PROMPT
List every line in the items below that contains the string "right". Case counts.

DATA EXCERPTS

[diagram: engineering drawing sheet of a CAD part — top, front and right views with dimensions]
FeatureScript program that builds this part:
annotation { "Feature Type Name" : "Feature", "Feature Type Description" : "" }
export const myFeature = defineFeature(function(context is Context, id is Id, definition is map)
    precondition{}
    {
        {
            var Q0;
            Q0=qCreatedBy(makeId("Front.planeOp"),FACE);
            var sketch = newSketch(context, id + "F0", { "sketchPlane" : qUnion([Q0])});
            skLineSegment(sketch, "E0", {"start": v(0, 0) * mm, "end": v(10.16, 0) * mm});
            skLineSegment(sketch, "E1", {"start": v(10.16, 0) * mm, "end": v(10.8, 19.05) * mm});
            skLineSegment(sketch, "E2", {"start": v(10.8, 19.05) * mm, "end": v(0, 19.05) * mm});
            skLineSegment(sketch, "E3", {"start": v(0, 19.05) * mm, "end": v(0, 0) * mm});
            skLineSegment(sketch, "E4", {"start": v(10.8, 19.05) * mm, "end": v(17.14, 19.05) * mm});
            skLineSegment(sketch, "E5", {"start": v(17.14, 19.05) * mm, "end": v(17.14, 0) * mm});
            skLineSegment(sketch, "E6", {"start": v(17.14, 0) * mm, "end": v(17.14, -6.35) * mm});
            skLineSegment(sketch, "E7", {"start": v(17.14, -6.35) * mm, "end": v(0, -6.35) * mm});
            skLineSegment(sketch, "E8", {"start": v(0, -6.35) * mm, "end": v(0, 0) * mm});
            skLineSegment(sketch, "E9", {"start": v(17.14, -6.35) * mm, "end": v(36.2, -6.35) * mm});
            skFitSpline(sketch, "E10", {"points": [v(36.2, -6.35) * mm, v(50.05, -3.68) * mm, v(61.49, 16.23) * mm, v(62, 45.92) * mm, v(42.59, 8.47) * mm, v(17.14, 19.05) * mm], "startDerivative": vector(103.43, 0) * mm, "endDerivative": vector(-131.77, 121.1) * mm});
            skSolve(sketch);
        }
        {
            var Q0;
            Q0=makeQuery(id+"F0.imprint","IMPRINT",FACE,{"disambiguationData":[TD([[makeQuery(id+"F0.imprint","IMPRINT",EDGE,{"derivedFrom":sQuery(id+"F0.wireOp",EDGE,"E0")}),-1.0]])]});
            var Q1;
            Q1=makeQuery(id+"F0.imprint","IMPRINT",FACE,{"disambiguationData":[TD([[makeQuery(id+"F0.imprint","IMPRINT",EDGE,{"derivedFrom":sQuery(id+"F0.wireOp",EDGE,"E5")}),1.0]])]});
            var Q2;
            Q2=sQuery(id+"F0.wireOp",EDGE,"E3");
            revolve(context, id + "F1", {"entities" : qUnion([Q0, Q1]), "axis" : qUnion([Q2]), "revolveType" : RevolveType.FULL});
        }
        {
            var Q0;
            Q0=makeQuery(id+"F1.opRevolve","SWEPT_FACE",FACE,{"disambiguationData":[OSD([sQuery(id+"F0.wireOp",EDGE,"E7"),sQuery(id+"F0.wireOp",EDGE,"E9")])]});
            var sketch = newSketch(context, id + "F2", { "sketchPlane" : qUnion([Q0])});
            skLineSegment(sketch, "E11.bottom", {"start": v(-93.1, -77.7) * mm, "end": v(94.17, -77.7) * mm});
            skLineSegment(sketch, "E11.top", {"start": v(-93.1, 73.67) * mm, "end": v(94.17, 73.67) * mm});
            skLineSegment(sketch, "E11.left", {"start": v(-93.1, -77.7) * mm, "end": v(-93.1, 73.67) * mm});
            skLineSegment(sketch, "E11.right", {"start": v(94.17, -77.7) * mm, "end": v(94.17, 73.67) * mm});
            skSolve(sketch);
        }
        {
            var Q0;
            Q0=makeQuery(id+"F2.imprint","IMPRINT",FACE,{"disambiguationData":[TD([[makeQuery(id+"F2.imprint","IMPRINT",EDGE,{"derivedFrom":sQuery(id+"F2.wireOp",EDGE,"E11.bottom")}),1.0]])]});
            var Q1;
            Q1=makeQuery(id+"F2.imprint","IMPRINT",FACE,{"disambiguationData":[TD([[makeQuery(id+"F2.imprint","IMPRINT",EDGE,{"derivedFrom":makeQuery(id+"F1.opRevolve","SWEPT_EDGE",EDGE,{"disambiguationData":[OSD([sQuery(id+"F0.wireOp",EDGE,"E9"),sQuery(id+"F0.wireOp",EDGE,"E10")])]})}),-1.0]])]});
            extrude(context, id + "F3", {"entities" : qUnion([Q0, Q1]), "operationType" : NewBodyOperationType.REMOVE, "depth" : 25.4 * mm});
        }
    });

EXPECTED ANSWER
[diagram: engineering drawing sheet of a CAD part — top, front and right views with dimensions]
            skLineSegment(sketch, "E11.right", {"start": v(94.17, -77.7) * mm, "end": v(94.17, 73.67) * mm});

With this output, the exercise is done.